Your goal:
Without adding anything, give again the lines from the one holding "ifelong Angeleno and Jewish…" through the final line of the records, exactly, with both ends included and pictures dropped.

Exercise data:
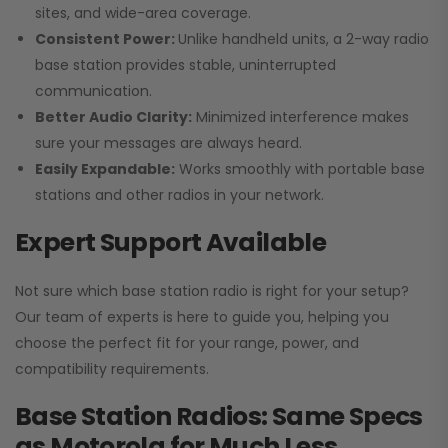
sites, and wide-area coverage.
Consistent Power:
Unlike handheld units, a 2-way radio
base station provides stable, uninterrupted
communication.
Better Audio Clarity:
Minimized interference makes
sure your messages are always heard.
Easily Expandable:
Works smoothly with portable base
stations and other radios in your network.
Expert Support Available
Not sure which base station radio is right for your setup?
Our team of experts is here to guide you, helping you
choose the perfect fit for your range, power, and
compatibility requirements.
Base Station Radios: Same Specs
as Motorola for Much Less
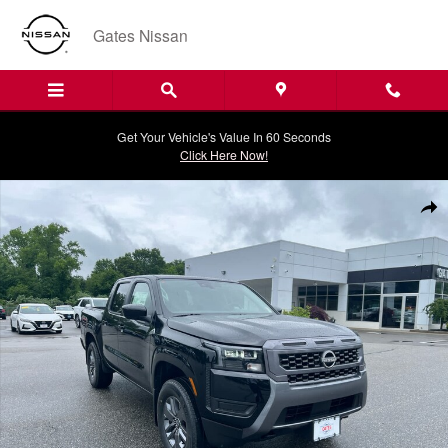
Skip to main content
Gates Nissan
Get Your Vehicle's Value In 60 Seconds
Click Here Now!
New 2026 Nissan Frontier SV Crew Cab 4x4 Truck Photo 1 of 20
Shar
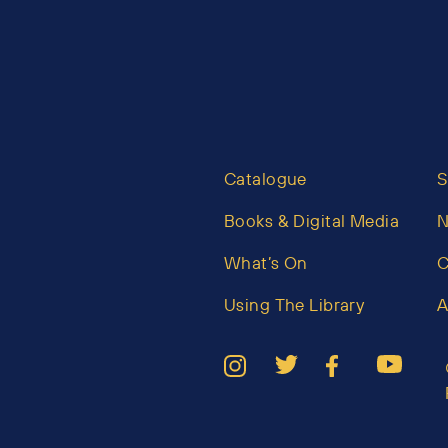
Catalogue
S
Books & Digital Media
What’s On
C
Using The Library
A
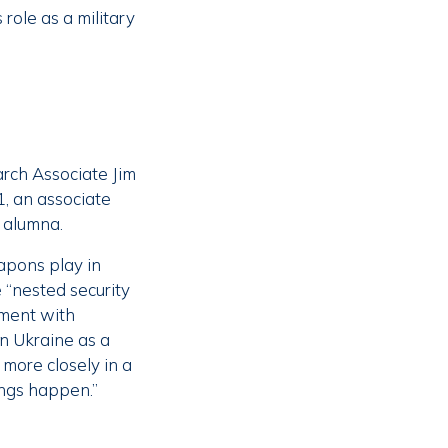
role as a military
arch Associate Jim
, an associate
 alumna.
apons play in
 “nested security
nment with
in Ukraine as a
more closely in a
ngs happen.”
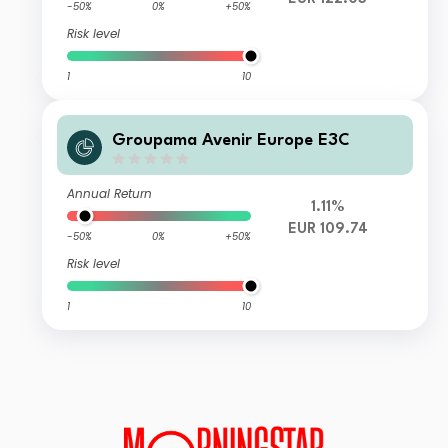
-50%
0%
+50%
Risk level
1
10
Groupama Avenir Europe E3C
Annual Return
1.11%
EUR 109.74
-50%
0%
+50%
Risk level
1
10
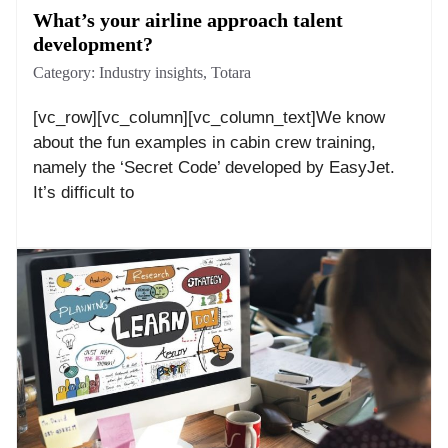
What’s your airline approach talent
development?
Category:
Industry insights
,
Totara
[vc_row][vc_column][vc_column_text]We know
about the fun examples in cabin crew training,
namely the ‘Secret Code’ developed by EasyJet.
It’s difficult to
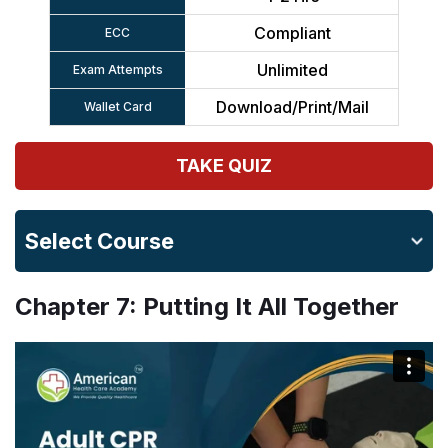
Compliant
ECC
Unlimited
Exam Attempts
Download/Print/Mail
Wallet Card
TAKE QUIZ
Select Course
Chapter 7: Putting It All Together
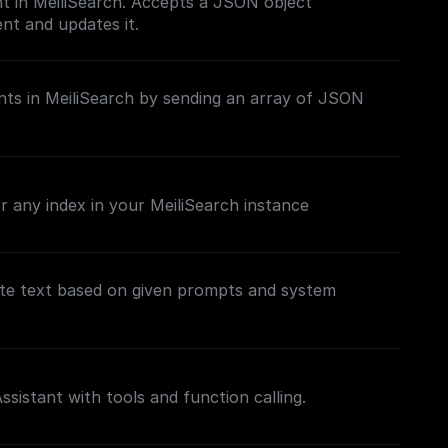
t in MeiliSearch. Accepts a JSON object
nt and updates it.
ts in MeiliSearch by sending an array of JSON
 any index in your MeiliSearch instance
te text based on given prompts and system
sistant with tools and function calling.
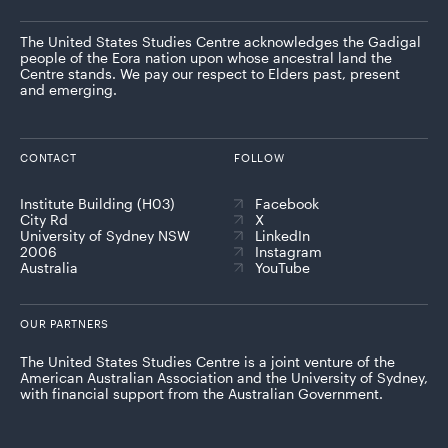
The United States Studies Centre acknowledges the Gadigal
people of the Eora nation upon whose ancestral land the
Centre stands. We pay our respect to Elders past, present
and emerging.
CONTACT
FOLLOW
Institute Building (H03)
Facebook
City Rd
X
University of Sydney NSW
LinkedIn
2006
Instagram
Australia
YouTube
OUR PARTNERS
The United States Studies Centre is a joint venture of the
American Australian Association and the University of Sydney,
with financial support from the Australian Government.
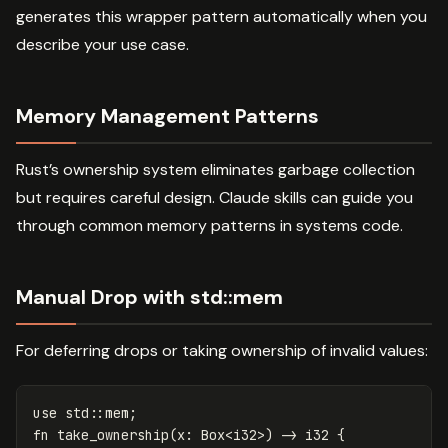
generates this wrapper pattern automatically when you
describe your use case.
Memory Management Patterns
Rust’s ownership system eliminates garbage collection
but requires careful design. Claude skills can guide you
through common memory patterns in systems code.
Manual Drop with std::mem
For deferring drops or taking ownership of invalid values:
use
std
::
mem
;
fn
take_ownership
(
x
:
Box
<
i32
>
)
->
i32
{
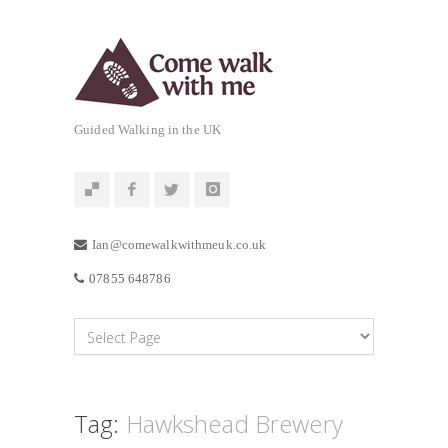
Guided Walking in the UK
Ian@comewalkwithmeuk.co.uk
07855 648786
Tag:
Hawkshead Brewery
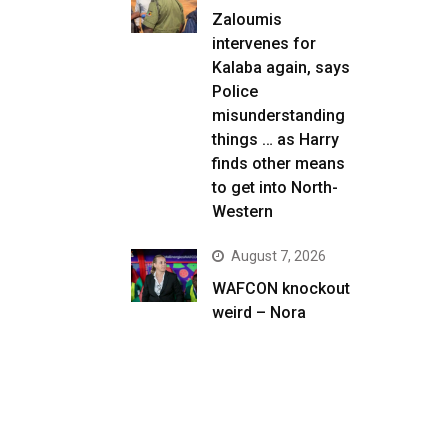
Zaloumis
intervenes for
Kalaba again, says
Police
misunderstanding
things … as Harry
finds other means
to get into North-
Western
August 7, 2026
WAFCON knockout
weird – Nora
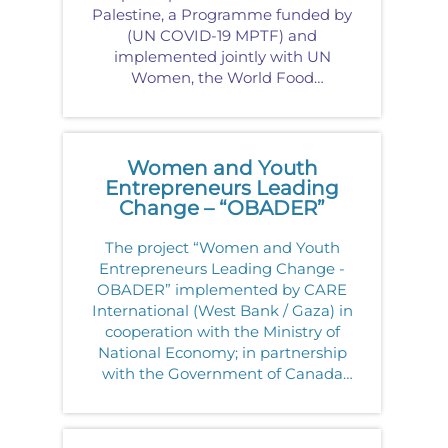
Palestine, a Programme funded by
(UN COVID-19 MPTF) and
implemented jointly with UN
Women, the World Food
Programme, and UNDP in
partnership with Business Women
For<
Women and Youth
Entrepreneurs Leading
Change – “OBADER”
The project “Women and Youth
Entrepreneurs Leading Change -
OBADER” implemented by CARE
International (West Bank / Gaza) in
cooperation with the Ministry of
National Economy; in partnership
with the Government of Canada
for a period of four years (2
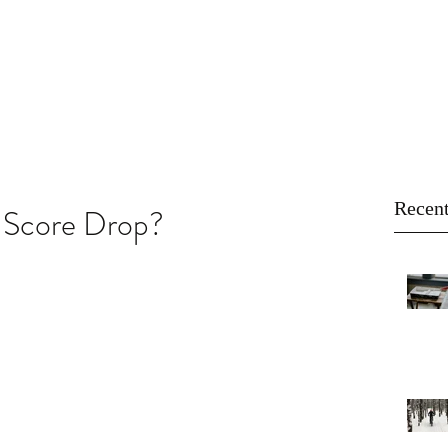
About
Buy
Sell
Blog
Recent
 Score Drop?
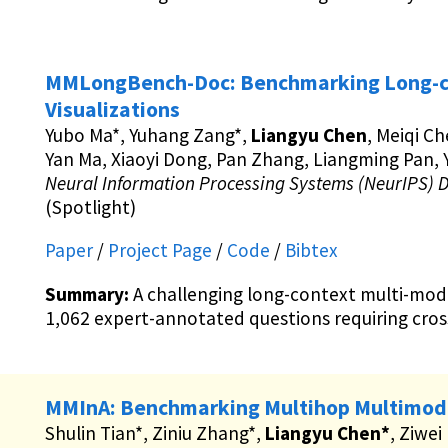
MMLongBench-Doc: Benchmarking Long-c
Visualizations
Yubo Ma*, Yuhang Zang*,
Liangyu Chen
, Meiqi Ch
Yan Ma, Xiaoyi Dong, Pan Zhang, Liangming Pan, Y
Neural Information Processing Systems (NeurIPS) 
(Spotlight)
Paper
/
Project Page
/
Code
/
Bibtex
Summary:
A challenging long-context multi-mo
1,062 expert-annotated questions requiring cros
MMInA: Benchmarking Multihop Multimoda
Shulin Tian*, Ziniu Zhang*,
Liangyu Chen*
, Ziwei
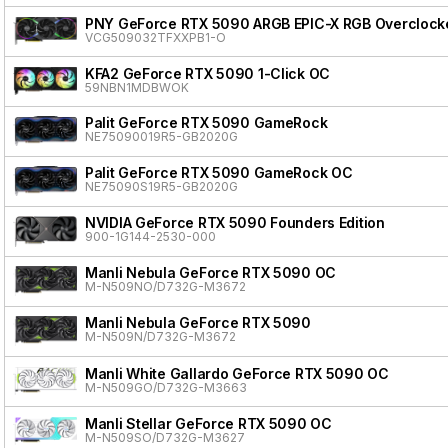
PNY GeForce RTX 5090 ARGB EPIC-X RGB Overclocke
VCG509032TFXXPB1-O
KFA2 GeForce RTX 5090 1-Click OC
59NBN1MDBWOK
Palit GeForce RTX 5090 GameRock
NE75090019R5-GB2020G
Palit GeForce RTX 5090 GameRock OC
NE75090S19R5-GB2020G
NVIDIA GeForce RTX 5090 Founders Edition
900-1G144-2530-000
Manli Nebula GeForce RTX 5090 OC
M-N509NO/D732G-M3672
Manli Nebula GeForce RTX 5090
M-N509N/D732G-M3672
Manli White Gallardo GeForce RTX 5090 OC
M-N509GO/D732G-M3663
Manli Stellar GeForce RTX 5090 OC
M-N509SO/D732G-M3627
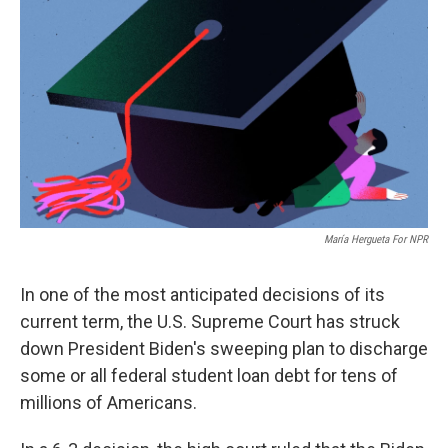
María Hergueta For NPR
In one of the most anticipated decisions of its
current term, the U.S. Supreme Court has struck
down President Biden's sweeping plan to discharge
some or all federal student loan debt for tens of
millions of Americans.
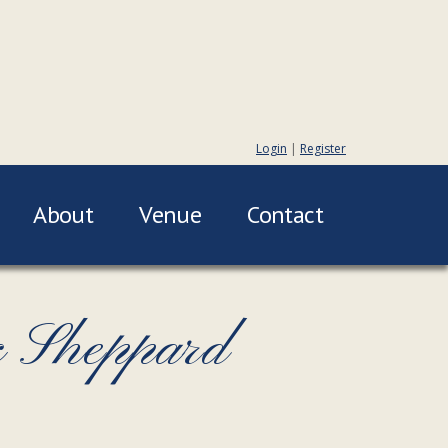
Login
|
Register
About
Venue
Contact
c Sheppard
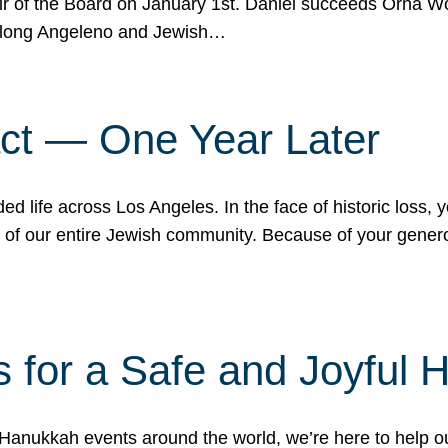
r of the Board on January 1st. Daniel succeeds Orna Wo
ifelong Angeleno and Jewish…
act — One Year Later
ded life across Los Angeles. In the face of historic loss,
ce of our entire Jewish community. Because of your gener
 for a Safe and Joyful 
Hanukkah events around the world, we’re here to help 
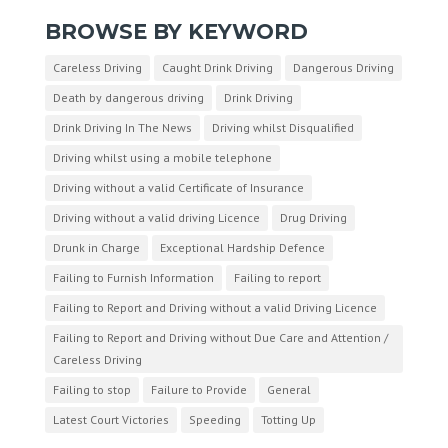
BROWSE BY KEYWORD
Careless Driving
Caught Drink Driving
Dangerous Driving
Death by dangerous driving
Drink Driving
Drink Driving In The News
Driving whilst Disqualified
Driving whilst using a mobile telephone
Driving without a valid Certificate of Insurance
Driving without a valid driving Licence
Drug Driving
Drunk in Charge
Exceptional Hardship Defence
Failing to Furnish Information
Failing to report
Failing to Report and Driving without a valid Driving Licence
Failing to Report and Driving without Due Care and Attention /
Careless Driving
Failing to stop
Failure to Provide
General
Latest Court Victories
Speeding
Totting Up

Exercise output:
ifelong Angeleno and Jewish…
act — One Year Later
ded life across Los Angeles. In the face of historic loss,
ce of our entire Jewish community. Because of your gener
 for a Safe and Joyful 
Hanukkah events around the world, we’re here to help 
BROWSE BY KEYWORD
Careless Driving
Caught Drink Driving
Dangerous Driving
Death by dangerous driving
Drink Driving
Drink Driving In The News
Driving whilst Disqualified
Driving whilst using a mobile telephone
Driving without a valid Certificate of Insurance
Driving without a valid driving Licence
Drug Driving
Drunk in Charge
Exceptional Hardship Defence
Failing to Furnish Information
Failing to report
Failing to Report and Driving without a valid Driving Licence
Failing to Report and Driving without Due Care and Attention /
Careless Driving
Failing to stop
Failure to Provide
General
Latest Court Victories
Speeding
Totting Up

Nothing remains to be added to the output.